Source excerpt
----

In this tutorial, we’ll take a look at some of the most common ways to find the last element in a list in Python. First, we will cover the simplest and most Pythonic way and then show some other alternative solutions afterward.

Let’s take a look at the list that we will be using:

exampleList = [1, 2, "Three", ["Four", 5], 6]

Note: A list in Python is a collection of elements that are not necessarily the same type. One list can contain elements that are numbers, strings, nested lists, etc.

How to Get the Last Element in a Python List

There’s several ways we can go about getting the last element of a list in Python — some of which are more intuitive and practical than others, and some of which actually change the original list in-place.

Winner Solution — Using Negative Indexing

Python supports the notion of negative indexing as the method of accessing list elements. This means that we can access elements in the reversed order by using the [] operator.

It’s well known how indexing in lists works:

firstElement = exampleList[0]
nthElement = exampleList[n-1]
...

The first element has the index of 0, the second has the index of 1, and the nth element has an index of n-1.

The negative indexing follows the same logic, but in reversed order. The last element has the index of -1, the second to last element has the index of -2, and so on:

lastElement = exampleList[-1]
print("Last element: ", lastElement)

print("exampleList: ", exampleList)

secondToLast = exampleList[-2]
print("Second to last element: ", secondToLast)

Which outputs:

Last element:  6
exampleList:  [1, 2, 'Three', ['Four', 5], 6]
Second to last element:  ['Four', 5]

Negative indexing does not change the original list. It is only a way of accessing elements without any changes to the original list.

This is by far the simplest and most Pythonic solution, favored by most.

Using Indexing

Simple indexing is usually used to access elements in a list in the original order using the [] operator. As described above, the first element has an index of 0, the second element has an index of 1, and so on. Knowing that, we can conclude that the last element has the index of len(exampleList)-1:

lastElement = exampleList[len(exampleList)-1]
print("Last element: ", lastElement)

----

(Saved entries)
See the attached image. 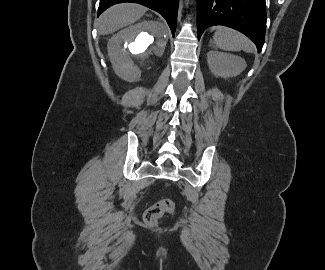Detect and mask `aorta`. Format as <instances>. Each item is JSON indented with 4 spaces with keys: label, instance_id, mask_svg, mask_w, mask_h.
Wrapping results in <instances>:
<instances>
[{
    "label": "aorta",
    "instance_id": "obj_1",
    "mask_svg": "<svg viewBox=\"0 0 325 270\" xmlns=\"http://www.w3.org/2000/svg\"><path fill=\"white\" fill-rule=\"evenodd\" d=\"M188 1H189V0H186V4H188Z\"/></svg>",
    "mask_w": 325,
    "mask_h": 270
}]
</instances>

----

Problem A
Translate this sentence from the Python list tutorial into Spanish: "Negative indexing does not change the original list."
Problem B
Extend the Python list tutorial, picking up after its final line of code.

Reply A
La indexación negativa no modifica la lista original.

Reply B
print("exampleList: ", exampleList)

secondToLast = exampleList[len(exampleList)-2]
print("Second to last element: ", secondToLast)

Which outputs:

Last element:  6
exampleList:  [1, 2, 'Three', ['Four', 5], 6]
Second to last element:  ['Four', 5]

As well as negative indexing, the indexing method is only used to access elements of the list without performing any changes to the original list.

Using the pop() Method

In Python, the pop() method is used to remove the last element of the given list and return the removed item.

The pop() method can optionally accept an integer argument. It is the index of the element that we want to remove, so if we call exampleList.pop(0), the first element will be removed and returned.

If the argument is the negative number, the logic of the negative indexing will be performed to determine which element to remove. Calling exampleList.pop(-1) will result in removing the last element of the examleList.

Though, since the pop() method by default already pops the last element, there’s no real need to use indexing at all:

lastElement = exampleList.pop()
print("Last element: ", lastElement)

print("exampleList: ", exampleList)

Which outputs:

Last element:  6
exampleList:  [1, 2, 'Three', ['Four', 5]]

Note that the pop() method, by definition, does change the original list by removing the popped element.

Using Slicing

In Python, the slicing notation is used to get a sublist of a list. The notation itself is pretty simple:

exampleList[startIndex:[endIndex[:indexStep]]]

This means that we can get the sublist of the exampleList with indices starting from startIndex, all the way to the endIndex with the step of indexStep.

The endIndex and indexStep are optional arguments. If we leave the endIndex blank, its default value is the end of the original list. The default value for indexStep is 1.

If we have a list letters=['a', 'b', 'c', 'd', 'e'] and slice it using letters[1:3] the resulting sublist will be ['b', 'c', 'd']. This means that we are choosing elements of the list letters with indices 1, 2, and 3.

letters[0:4:2] will return a sublist containing only elements on the even indices — 0, 2, 4.

The key feature of the slicing notation that we will be using is that it supports negative indexing.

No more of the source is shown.